Which brings us to the point of this pattern: A closed bridge can be used for crossing, but there is a price to pay. You don’t cross such a bridge casually, you hesitate.
Angelopoulos’ mindshattering film The Suspended Step of the Stork distills this moment of hesitation. What happens in us when we consider to leave, to cross over?
Standing there, looking back, and looking forward can last an eternity. Don’t do this often.
When I first saw this nicely bent tree in McCormick’s Creek State Park in the fall of 2008, I did not expect to see it again.
Arch like trees have become something like an archetype for me, or rather, as I am not so fond of C.G. Jung, a pattern, as in pattern language. They serve the (purely symbolic, of course) dual purpose of creating a connection between two sides and signaling a passage through, and all this under the apparent duress of being bent to the verge of breaking. In any case, this arch was still there in winter, the next summer,
and the following years.
Is it still there? I leave it to you to decide whether this year’s image shows he same tree again.
It does not matter. Thomas Mann explains in his tetralogy Joseph und seine Brüder his concept of time: Events, or motifs for stories, or patterns, reoccur or are at least thought to reappear over and over, with no hope to trace their origin or future repurposing.
There will always be trees ready to bend, even after countless others have been broken.
In Memoriam, Orlando 6-12-2016
The french Nature Morte is a peculiar contrast to the english Still Life.
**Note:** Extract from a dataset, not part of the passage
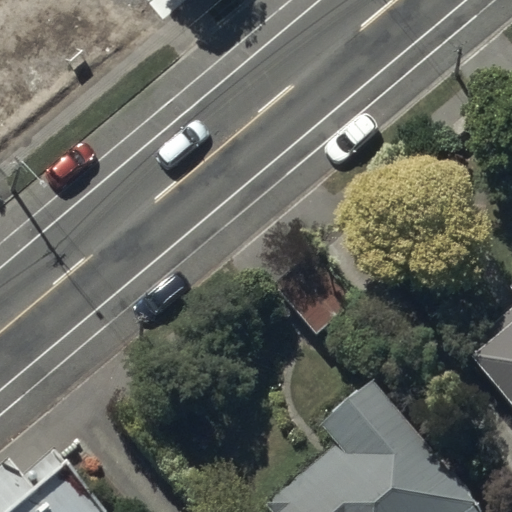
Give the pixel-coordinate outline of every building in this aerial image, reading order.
[(0,0),(0,54),(36,24),(16,0),(0,0)] [(270,296),(313,346),(357,309),(314,258),(270,296)] [(511,338),(467,375),(511,429),(511,299),(504,305),(511,314),(511,338)] [(329,461),(267,511),(464,511),(368,398),(314,444),(329,461)] [(94,511),(55,465),(0,510),(0,511),(94,511)]
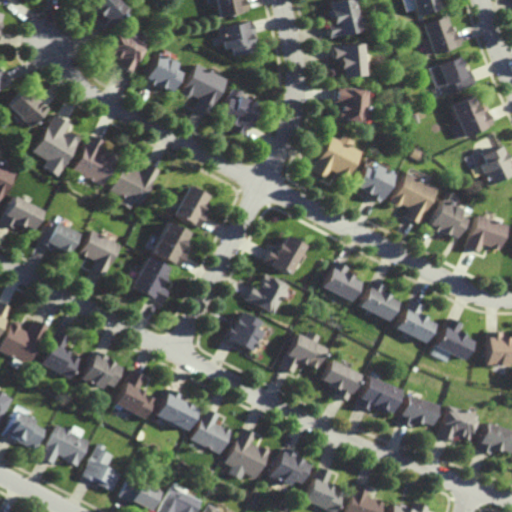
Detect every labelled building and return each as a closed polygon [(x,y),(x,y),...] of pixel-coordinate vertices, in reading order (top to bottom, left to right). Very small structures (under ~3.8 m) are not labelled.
[(112,0),(87,0),(85,2),(97,14),(92,19),(102,29),(122,10),(112,0)] [(210,0),(215,19),(245,12),(242,0),(210,0)] [(331,0),(323,2),(327,22),(321,23),(325,38),(356,31),(348,0),(331,0)] [(411,10),(408,0),(400,0),(403,11),(411,10)] [(409,0),(415,16),(437,9),(434,0),(409,0)] [(419,24),(430,53),(456,42),(444,13),(419,24)] [(215,28),(219,49),(228,47),(229,55),(250,51),(246,34),(249,34),(246,21),(215,28)] [(126,74),(142,44),(113,29),(101,53),(116,60),(112,67),(126,74)] [(326,44),(327,60),(333,59),(335,76),(358,74),(355,41),(326,44)] [(152,51),(141,77),(146,79),(144,83),(168,94),(178,73),(172,70),(176,62),(152,51)] [(424,68),(432,87),(442,82),(448,94),(470,84),(464,69),(460,69),(454,55),(424,68)] [(192,64),(178,92),(181,95),(184,97),(187,96),(189,95),(197,99),(193,108),(204,113),(222,79),(192,64)] [(0,89),(10,85),(4,69),(0,70),(0,89)] [(328,84),(364,89),(359,121),(332,118),(334,103),(326,102),(328,84)] [(4,104),(28,126),(45,107),(22,85),(4,104)] [(228,87),(214,116),(229,124),(227,128),(239,134),(254,104),(237,96),(239,92),(228,87)] [(478,90),(447,104),(461,137),(492,124),(478,90)] [(51,115),(30,151),(45,160),(40,167),(56,176),(77,138),(63,130),(67,124),(51,115)] [(88,134),(71,170),(103,186),(120,149),(88,134)] [(322,135),(301,174),(321,184),(326,174),(340,182),(356,152),(347,147),(349,144),(336,136),(334,141),(322,135)] [(497,145),(477,154),(480,162),(475,166),(485,186),(511,172),(511,167),(506,155),(502,155),(497,145)] [(110,189),(123,195),(119,203),(130,207),(132,202),(141,206),(158,168),(142,161),(137,171),(122,164),(110,189)] [(0,199),(14,171),(0,163),(0,199)] [(358,167),(348,187),(376,200),(389,174),(368,163),(364,170),(358,167)] [(399,171),(383,202),(393,207),(397,204),(402,207),(397,216),(413,224),(432,187),(399,171)] [(185,185),(171,213),(198,226),(205,214),(199,211),(207,195),(185,185)] [(11,194),(0,216),(0,222),(11,228),(13,224),(30,232),(41,209),(11,194)] [(433,198),(419,225),(448,240),(459,219),(451,215),(453,209),(433,198)] [(471,215),(458,248),(475,254),(479,243),(493,249),(501,226),(471,215)] [(76,234),(46,219),(35,240),(66,255),(76,234)] [(165,220),(149,253),(177,267),(183,253),(179,251),(188,231),(165,220)] [(103,276),(119,244),(88,229),(76,253),(93,261),(89,269),(103,276)] [(303,246),(280,235),(271,253),(264,250),(258,263),(287,277),(303,246)] [(144,257),(127,290),(159,306),(167,290),(158,285),(166,268),(144,257)] [(330,260),(317,288),(348,303),(358,281),(342,273),(345,267),(330,260)] [(271,315),(284,285),(260,275),(254,288),(245,284),(237,300),(271,315)] [(367,280),(354,306),(385,322),(396,300),(379,292),(381,287),(367,280)] [(418,306),(404,299),(389,329),(421,345),(432,323),(414,313),(418,306)] [(0,304),(0,324),(8,308),(0,304)] [(250,350),(259,331),(253,328),(256,321),(236,311),(223,337),(250,350)] [(459,324),(445,317),(431,346),(461,360),(470,340),(454,333),(459,324)] [(9,319),(0,337),(0,352),(26,365),(44,326),(32,320),(26,332),(18,328),(20,324),(9,319)] [(53,329),(35,364),(65,379),(77,356),(62,348),(68,336),(53,329)] [(323,348),(313,343),(317,335),(305,330),(303,336),(292,331),(276,367),(290,373),(296,361),(313,369),(323,348)] [(484,330),(483,365),(506,365),(506,360),(511,360),(511,337),(498,337),(498,330),(484,330)] [(118,366),(90,353),(78,379),(97,388),(100,383),(108,387),(118,366)] [(344,402),(356,374),(326,359),(316,380),(333,388),(330,394),(344,402)] [(139,420),(151,397),(135,389),(141,376),(128,369),(109,405),(139,420)] [(396,389),(364,376),(353,406),(366,411),(368,406),(387,414),(396,389)] [(183,431),(193,408),(176,400),(179,394),(161,385),(148,414),(183,431)] [(0,393),(0,417),(10,398),(0,393)] [(434,404),(404,394),(393,422),(408,427),(410,421),(427,426),(434,404)] [(465,439),(474,416),(445,405),(434,436),(448,442),(451,434),(465,439)] [(216,453),(187,439),(203,407),(215,414),(211,422),(227,430),(216,453)] [(11,410),(0,433),(0,436),(30,451),(40,430),(29,425),(32,420),(11,410)] [(511,440),(511,431),(482,421),(472,449),(488,455),(490,449),(507,455),(511,440)] [(53,424),(36,457),(49,463),(54,455),(74,465),(86,440),(53,424)] [(265,450),(248,442),(252,433),(239,427),(222,464),(228,467),(225,474),(239,480),(241,474),(252,479),(265,450)] [(95,442),(78,476),(110,491),(118,474),(103,466),(109,455),(100,451),(103,446),(95,442)] [(306,465),(278,450),(264,476),(285,486),(288,480),(296,484),(306,465)] [(329,472),(315,467),(302,500),(331,511),(340,489),(324,483),(329,472)] [(114,495),(146,511),(156,491),(124,475),(114,495)] [(379,500),(374,511),(341,511),(352,481),(367,486),(364,495),(379,500)] [(167,484),(153,511),(191,511),(198,500),(167,484)] [(424,507),(422,511),(384,511),(387,503),(407,509),(409,502),(424,507)]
For today’s images, the french version is better suited.
The dead tree, resting on a large boulder in front of McCormick Creek State Park’s canyon wall, invites to contemplate about decay and the passage of time very much like many still lifes do.
The image also follows an iconographic pattern, which consists of a platform, a presented object on the platform, and a backdrop. Traditionally, in a still life, the platform is usually a table, the objects can be fruits and flowers, and the backdrop is often a dark wall or piece of cloth. Here, the platform is the rock, the object the tree, and the backdrop the canyon wall. Several of Francis Bacon’s paintings (e.g. the Figure at a Washbasin) not only rely on the same pattern, but are compositionally reduced to it. In his case, the platforms are tables or chairs, the objects distorted people, and the backdrop is often a door or window.
I have probably taken about a dozen images of this tree over the years. It survived several winters.
However, heavy flooding has moved the tree out of the frame, making room for the next object.